┏━━

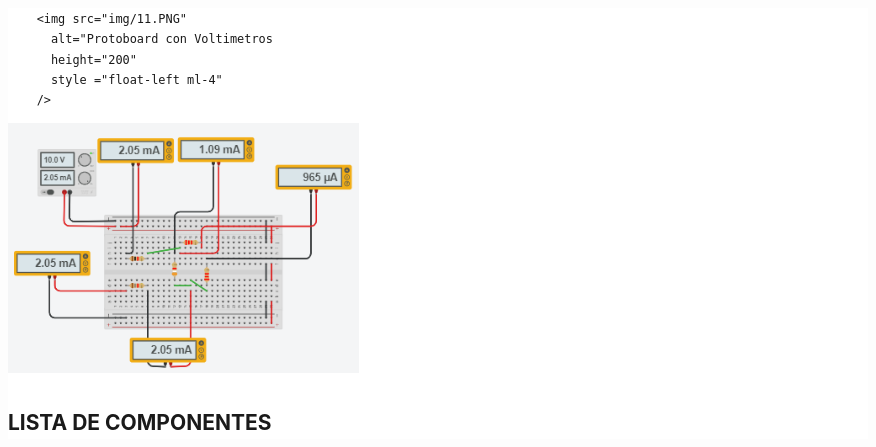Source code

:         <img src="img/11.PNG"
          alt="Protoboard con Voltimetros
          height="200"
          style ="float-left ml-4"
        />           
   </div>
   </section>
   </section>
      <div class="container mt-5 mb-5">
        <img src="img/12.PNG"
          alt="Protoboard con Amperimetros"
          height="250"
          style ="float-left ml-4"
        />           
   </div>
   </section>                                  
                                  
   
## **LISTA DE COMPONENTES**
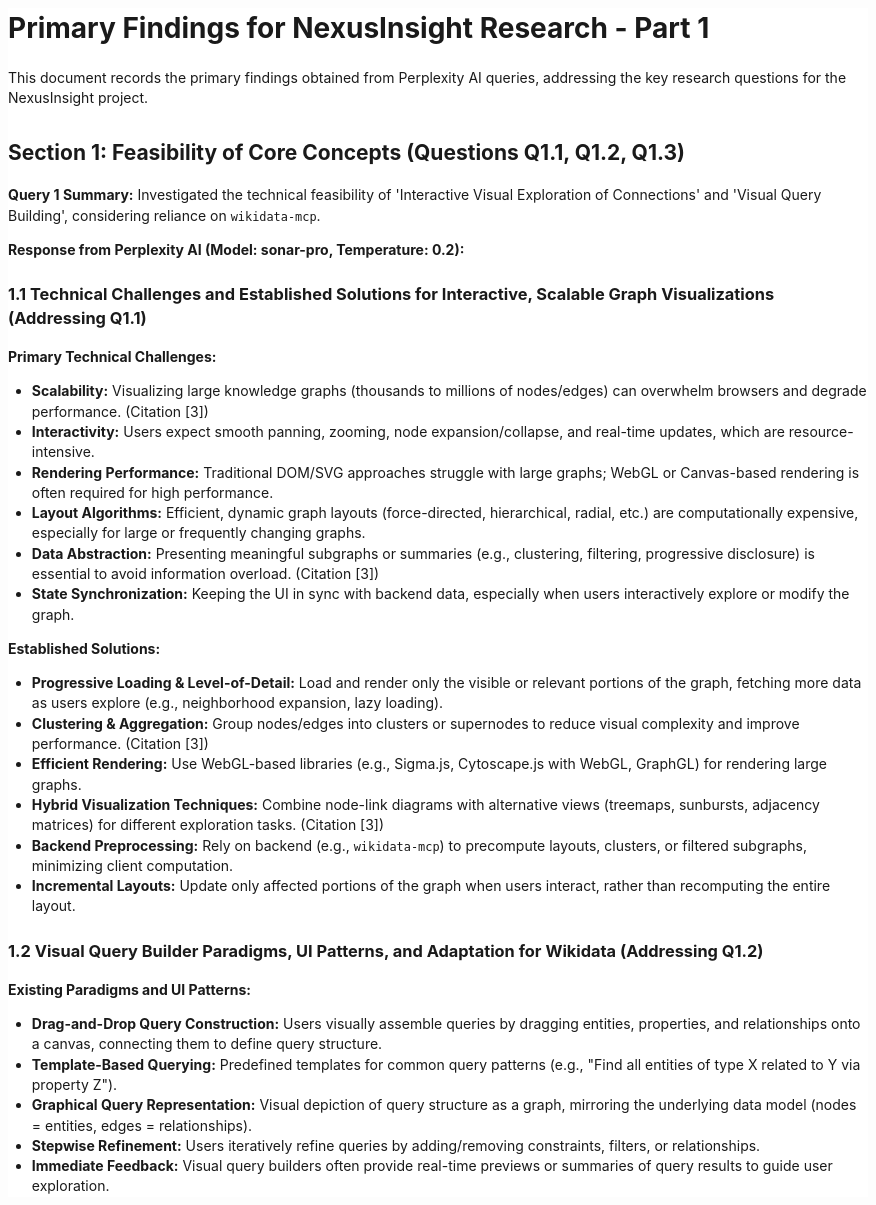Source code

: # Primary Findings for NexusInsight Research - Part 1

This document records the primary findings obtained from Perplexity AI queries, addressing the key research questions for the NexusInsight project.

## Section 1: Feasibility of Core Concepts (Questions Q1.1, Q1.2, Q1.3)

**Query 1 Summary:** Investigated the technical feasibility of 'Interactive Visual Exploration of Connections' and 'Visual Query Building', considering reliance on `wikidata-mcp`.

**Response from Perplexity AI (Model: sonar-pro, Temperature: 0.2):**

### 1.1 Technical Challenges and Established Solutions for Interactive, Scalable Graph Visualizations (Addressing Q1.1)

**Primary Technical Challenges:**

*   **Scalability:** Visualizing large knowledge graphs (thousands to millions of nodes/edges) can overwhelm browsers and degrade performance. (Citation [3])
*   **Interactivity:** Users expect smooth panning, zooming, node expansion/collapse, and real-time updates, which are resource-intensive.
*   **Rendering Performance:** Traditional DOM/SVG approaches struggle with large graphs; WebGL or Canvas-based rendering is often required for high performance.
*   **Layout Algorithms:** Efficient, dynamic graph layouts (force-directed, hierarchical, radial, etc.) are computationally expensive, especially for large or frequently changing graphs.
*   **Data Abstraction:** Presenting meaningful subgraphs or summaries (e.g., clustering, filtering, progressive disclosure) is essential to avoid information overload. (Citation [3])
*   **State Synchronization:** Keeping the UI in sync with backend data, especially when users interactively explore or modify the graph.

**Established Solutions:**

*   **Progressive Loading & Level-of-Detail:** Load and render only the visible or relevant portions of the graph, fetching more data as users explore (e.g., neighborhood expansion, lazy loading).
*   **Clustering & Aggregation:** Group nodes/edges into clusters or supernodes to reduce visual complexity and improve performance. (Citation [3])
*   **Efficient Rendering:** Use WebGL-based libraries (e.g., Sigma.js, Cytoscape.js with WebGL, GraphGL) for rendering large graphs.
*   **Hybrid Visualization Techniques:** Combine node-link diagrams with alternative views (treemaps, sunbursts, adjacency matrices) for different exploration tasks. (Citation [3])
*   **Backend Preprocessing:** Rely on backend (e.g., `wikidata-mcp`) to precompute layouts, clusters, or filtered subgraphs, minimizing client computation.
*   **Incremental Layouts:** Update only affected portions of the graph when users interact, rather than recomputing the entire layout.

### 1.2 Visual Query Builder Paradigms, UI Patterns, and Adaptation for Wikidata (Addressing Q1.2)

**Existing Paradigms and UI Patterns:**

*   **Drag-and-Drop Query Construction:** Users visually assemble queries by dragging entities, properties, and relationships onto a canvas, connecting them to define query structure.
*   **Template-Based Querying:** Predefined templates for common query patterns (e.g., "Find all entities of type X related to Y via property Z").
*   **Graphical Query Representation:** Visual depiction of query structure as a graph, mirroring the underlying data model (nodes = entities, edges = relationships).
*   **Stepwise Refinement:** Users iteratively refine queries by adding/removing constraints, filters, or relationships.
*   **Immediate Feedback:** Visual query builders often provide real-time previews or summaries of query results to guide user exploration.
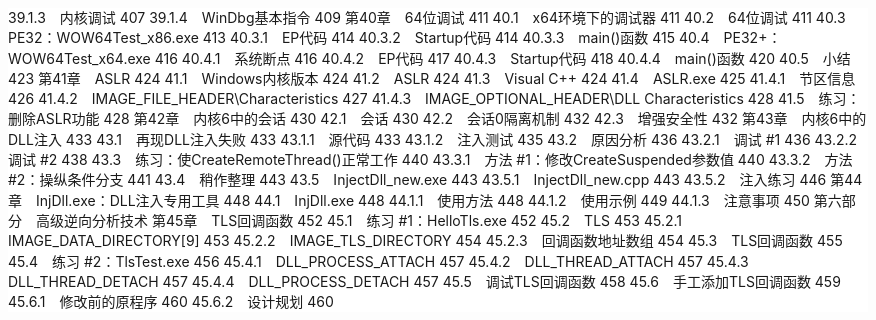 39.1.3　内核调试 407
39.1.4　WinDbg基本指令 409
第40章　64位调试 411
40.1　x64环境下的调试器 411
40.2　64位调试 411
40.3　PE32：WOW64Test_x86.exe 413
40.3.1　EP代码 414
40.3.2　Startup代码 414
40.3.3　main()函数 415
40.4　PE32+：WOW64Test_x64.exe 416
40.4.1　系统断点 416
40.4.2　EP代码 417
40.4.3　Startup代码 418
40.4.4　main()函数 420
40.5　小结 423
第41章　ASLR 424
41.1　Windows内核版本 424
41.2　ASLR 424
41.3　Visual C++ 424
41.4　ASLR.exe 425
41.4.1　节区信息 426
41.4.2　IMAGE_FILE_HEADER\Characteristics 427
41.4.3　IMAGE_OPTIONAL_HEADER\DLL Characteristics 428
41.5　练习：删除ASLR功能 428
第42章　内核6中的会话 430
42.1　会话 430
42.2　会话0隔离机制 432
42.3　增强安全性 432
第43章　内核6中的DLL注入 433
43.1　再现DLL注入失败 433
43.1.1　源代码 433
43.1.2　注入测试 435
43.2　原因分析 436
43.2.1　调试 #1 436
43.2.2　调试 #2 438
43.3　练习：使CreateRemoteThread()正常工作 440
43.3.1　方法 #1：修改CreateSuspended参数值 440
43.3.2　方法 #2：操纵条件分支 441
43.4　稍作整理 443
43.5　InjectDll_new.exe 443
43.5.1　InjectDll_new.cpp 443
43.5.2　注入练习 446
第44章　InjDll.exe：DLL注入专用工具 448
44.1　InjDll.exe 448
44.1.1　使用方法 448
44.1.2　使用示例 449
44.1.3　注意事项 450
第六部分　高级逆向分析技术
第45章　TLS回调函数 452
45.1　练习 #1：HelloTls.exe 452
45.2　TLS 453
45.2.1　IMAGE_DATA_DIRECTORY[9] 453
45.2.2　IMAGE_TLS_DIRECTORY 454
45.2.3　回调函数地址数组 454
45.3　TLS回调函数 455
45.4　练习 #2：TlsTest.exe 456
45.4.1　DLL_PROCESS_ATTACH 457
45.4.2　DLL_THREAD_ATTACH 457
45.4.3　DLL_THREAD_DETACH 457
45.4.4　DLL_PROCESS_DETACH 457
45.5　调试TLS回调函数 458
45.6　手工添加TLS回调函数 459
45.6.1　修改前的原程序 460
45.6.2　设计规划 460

┗━━

> What is needed: Each entry above should be printed again word for word, with any picture dropped.

> Result below:
Source code

:         <img src="img/11.PNG"
          alt="Protoboard con Voltimetros
          height="200"
          style ="float-left ml-4"
        />           
   </div>
   </section>
   </section>
      <div class="container mt-5 mb-5">
        <img src="img/12.PNG"
          alt="Protoboard con Amperimetros"
          height="250"
          style ="float-left ml-4"
        />           
   </div>
   </section>                                  
                                  
   
## **LISTA DE COMPONENTES**
Source code

: # Primary Findings for NexusInsight Research - Part 1

This document records the primary findings obtained from Perplexity AI queries, addressing the key research questions for the NexusInsight project.

## Section 1: Feasibility of Core Concepts (Questions Q1.1, Q1.2, Q1.3)

**Query 1 Summary:** Investigated the technical feasibility of 'Interactive Visual Exploration of Connections' and 'Visual Query Building', considering reliance on `wikidata-mcp`.

**Response from Perplexity AI (Model: sonar-pro, Temperature: 0.2):**

### 1.1 Technical Challenges and Established Solutions for Interactive, Scalable Graph Visualizations (Addressing Q1.1)

**Primary Technical Challenges:**

*   **Scalability:** Visualizing large knowledge graphs (thousands to millions of nodes/edges) can overwhelm browsers and degrade performance. (Citation [3])
*   **Interactivity:** Users expect smooth panning, zooming, node expansion/collapse, and real-time updates, which are resource-intensive.
*   **Rendering Performance:** Traditional DOM/SVG approaches struggle with large graphs; WebGL or Canvas-based rendering is often required for high performance.
*   **Layout Algorithms:** Efficient, dynamic graph layouts (force-directed, hierarchical, radial, etc.) are computationally expensive, especially for large or frequently changing graphs.
*   **Data Abstraction:** Presenting meaningful subgraphs or summaries (e.g., clustering, filtering, progressive disclosure) is essential to avoid information overload. (Citation [3])
*   **State Synchronization:** Keeping the UI in sync with backend data, especially when users interactively explore or modify the graph.

**Established Solutions:**

*   **Progressive Loading & Level-of-Detail:** Load and render only the visible or relevant portions of the graph, fetching more data as users explore (e.g., neighborhood expansion, lazy loading).
*   **Clustering & Aggregation:** Group nodes/edges into clusters or supernodes to reduce visual complexity and improve performance. (Citation [3])
*   **Efficient Rendering:** Use WebGL-based libraries (e.g., Sigma.js, Cytoscape.js with WebGL, GraphGL) for rendering large graphs.
*   **Hybrid Visualization Techniques:** Combine node-link diagrams with alternative views (treemaps, sunbursts, adjacency matrices) for different exploration tasks. (Citation [3])
*   **Backend Preprocessing:** Rely on backend (e.g., `wikidata-mcp`) to precompute layouts, clusters, or filtered subgraphs, minimizing client computation.
*   **Incremental Layouts:** Update only affected portions of the graph when users interact, rather than recomputing the entire layout.

### 1.2 Visual Query Builder Paradigms, UI Patterns, and Adaptation for Wikidata (Addressing Q1.2)

**Existing Paradigms and UI Patterns:**

*   **Drag-and-Drop Query Construction:** Users visually assemble queries by dragging entities, properties, and relationships onto a canvas, connecting them to define query structure.
*   **Template-Based Querying:** Predefined templates for common query patterns (e.g., "Find all entities of type X related to Y via property Z").
*   **Graphical Query Representation:** Visual depiction of query structure as a graph, mirroring the underlying data model (nodes = entities, edges = relationships).
*   **Stepwise Refinement:** Users iteratively refine queries by adding/removing constraints, filters, or relationships.
*   **Immediate Feedback:** Visual query builders often provide real-time previews or summaries of query results to guide user exploration.
 39.1.3　内核调试 407
39.1.4　WinDbg基本指令 409
第40章　64位调试 411
40.1　x64环境下的调试器 411
40.2　64位调试 411
40.3　PE32：WOW64Test_x86.exe 413
40.3.1　EP代码 414
40.3.2　Startup代码 414
40.3.3　main()函数 415
40.4　PE32+：WOW64Test_x64.exe 416
40.4.1　系统断点 416
40.4.2　EP代码 417
40.4.3　Startup代码 418
40.4.4　main()函数 420
40.5　小结 423
第41章　ASLR 424
41.1　Windows内核版本 424
41.2　ASLR 424
41.3　Visual C++ 424
41.4　ASLR.exe 425
41.4.1　节区信息 426
41.4.2　IMAGE_FILE_HEADER\Characteristics 427
41.4.3　IMAGE_OPTIONAL_HEADER\DLL Characteristics 428
41.5　练习：删除ASLR功能 428
第42章　内核6中的会话 430
42.1　会话 430
42.2　会话0隔离机制 432
42.3　增强安全性 432
第43章　内核6中的DLL注入 433
43.1　再现DLL注入失败 433
43.1.1　源代码 433
43.1.2　注入测试 435
43.2　原因分析 436
43.2.1　调试 #1 436
43.2.2　调试 #2 438
43.3　练习：使CreateRemoteThread()正常工作 440
43.3.1　方法 #1：修改CreateSuspended参数值 440
43.3.2　方法 #2：操纵条件分支 441
43.4　稍作整理 443
43.5　InjectDll_new.exe 443
43.5.1　InjectDll_new.cpp 443
43.5.2　注入练习 446
第44章　InjDll.exe：DLL注入专用工具 448
44.1　InjDll.exe 448
44.1.1　使用方法 448
44.1.2　使用示例 449
44.1.3　注意事项 450
第六部分　高级逆向分析技术
第45章　TLS回调函数 452
45.1　练习 #1：HelloTls.exe 452
45.2　TLS 453
45.2.1　IMAGE_DATA_DIRECTORY[9] 453
45.2.2　IMAGE_TLS_DIRECTORY 454
45.2.3　回调函数地址数组 454
45.3　TLS回调函数 455
45.4　练习 #2：TlsTest.exe 456
45.4.1　DLL_PROCESS_ATTACH 457
45.4.2　DLL_THREAD_ATTACH 457
45.4.3　DLL_THREAD_DETACH 457
45.4.4　DLL_PROCESS_DETACH 457
45.5　调试TLS回调函数 458
45.6　手工添加TLS回调函数 459
45.6.1　修改前的原程序 460
45.6.2　设计规划 460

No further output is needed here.